I was bemused when I first saw the photograph of spaced-out chairs and vaccination booths in the Turbine Hall of the Tate Modern. Was this an art installation designed to probe the relationship between personhood and state? Were we supposed to question the transformational power of medicine, in a live enactment of biomedical transubstantiation in the cathedral-like space?
Alas, this was not art, à la Kara Walker, Olafur Eliasson or Carsten Holler. This was an NHS pop-up vaccination clinic, replete with a DJ ‘spinning tunes’. Presumably some clever behavioural psychologists have had a stab at what ‘groovy’ looks like, in an attempt to induce London’s trendy youngsters to be vaccinated.
The NHS has been running vaccination centres in many unusual places in an attempt to offer ‘convenience’ and to inspire ‘confidence’, two of the barriers to vaccine take-up. ‘Choice architecture’, as the behavioural scientists call it, has evolved from metaphor to literal. Venues have included mosques and cathedrals, football stadiums, The Oval, Primark, shopping centres, parks, art centres and the British golfing championship. You might ask if there are any public spaces left without well-meaning nurses trying to jab us with a Covid vaccine.
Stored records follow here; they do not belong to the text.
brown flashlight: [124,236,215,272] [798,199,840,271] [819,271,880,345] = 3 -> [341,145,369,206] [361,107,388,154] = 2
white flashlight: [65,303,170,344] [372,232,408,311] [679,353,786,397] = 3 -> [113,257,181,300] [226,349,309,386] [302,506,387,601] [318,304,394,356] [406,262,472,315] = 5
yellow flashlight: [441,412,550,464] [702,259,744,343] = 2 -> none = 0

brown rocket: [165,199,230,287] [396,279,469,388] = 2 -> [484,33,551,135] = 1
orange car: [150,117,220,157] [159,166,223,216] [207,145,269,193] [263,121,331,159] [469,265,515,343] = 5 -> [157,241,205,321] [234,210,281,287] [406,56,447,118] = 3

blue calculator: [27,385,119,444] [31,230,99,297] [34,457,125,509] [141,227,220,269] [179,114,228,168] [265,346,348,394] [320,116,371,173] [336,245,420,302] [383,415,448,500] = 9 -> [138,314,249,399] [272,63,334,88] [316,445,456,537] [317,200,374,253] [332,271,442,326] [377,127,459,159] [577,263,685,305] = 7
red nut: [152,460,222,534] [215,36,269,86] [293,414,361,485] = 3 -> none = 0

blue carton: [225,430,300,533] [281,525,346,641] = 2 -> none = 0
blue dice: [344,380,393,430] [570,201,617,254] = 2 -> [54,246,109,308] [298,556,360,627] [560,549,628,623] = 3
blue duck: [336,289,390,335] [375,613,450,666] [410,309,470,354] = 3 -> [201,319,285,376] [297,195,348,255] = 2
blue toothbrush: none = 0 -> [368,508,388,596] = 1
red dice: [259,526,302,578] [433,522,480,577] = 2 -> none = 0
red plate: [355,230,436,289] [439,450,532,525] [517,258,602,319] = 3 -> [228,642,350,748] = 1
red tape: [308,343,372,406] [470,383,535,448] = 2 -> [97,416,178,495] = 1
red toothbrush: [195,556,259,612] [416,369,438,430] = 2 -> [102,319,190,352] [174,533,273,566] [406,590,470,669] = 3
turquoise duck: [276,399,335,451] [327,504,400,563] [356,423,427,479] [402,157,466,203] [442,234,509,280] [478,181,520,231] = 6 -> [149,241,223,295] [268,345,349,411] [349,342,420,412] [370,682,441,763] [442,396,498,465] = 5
In an unprecedented initiative, football fans have been enticed with football tickets. The London Mayor’s office and Charlton Athletic wouldn’t comment when I asked them how the incentive might affect informed consent, or indeed what the programme had cost, but Dr Jackie Cassell, public health specialist and a medic at Brighton and Sussex Medical School is concerned about this trend:
The behavioural psychology approach is different to the health systems view. The psychologists want to change behaviour at a particular time, but public health specialists are more focussed on the system and long term participation with it.
‘We’re playing with fire’, she added.
Cassell is concerned we are heading in the direction of the US which is the Wild West of vaccine incentives and also has a strong anti-vaccine movement — you can be jabbed for free beer, doughnuts, hotdogs, marijuana joints or lap dances, and enter lotteries for cash, free flights and even college education. Yeehaw.
Twitter is a barometer of the extreme ends of opinion and reacted to the Tate’s collaboration with the NHS with ‘rocking’, but also ‘creepy, very creepy’ and ‘bizarre’. Do the potential extra vaccinations for some justify the dismay and rejection by others?
Another potentially controversial tool to drive the vaccine programme is the use of celebrities for endorsement. Social media is strewn with high profile ‘vaxxies’. The UK Cabinet Office told me that the majority of the influencers that work with the government are not paid for their time, as they recognise the importance of communicating health guidance on Covid-19.
Multiple delivery approaches to address convenience makes sense, but how does it look? What will this array of temptations and threats do to genuine hesitancy? The co-option of places of worship, shops, sport and now my beloved art gallery space looks less like a public health service and more like a creepy cult in thrall to nudging.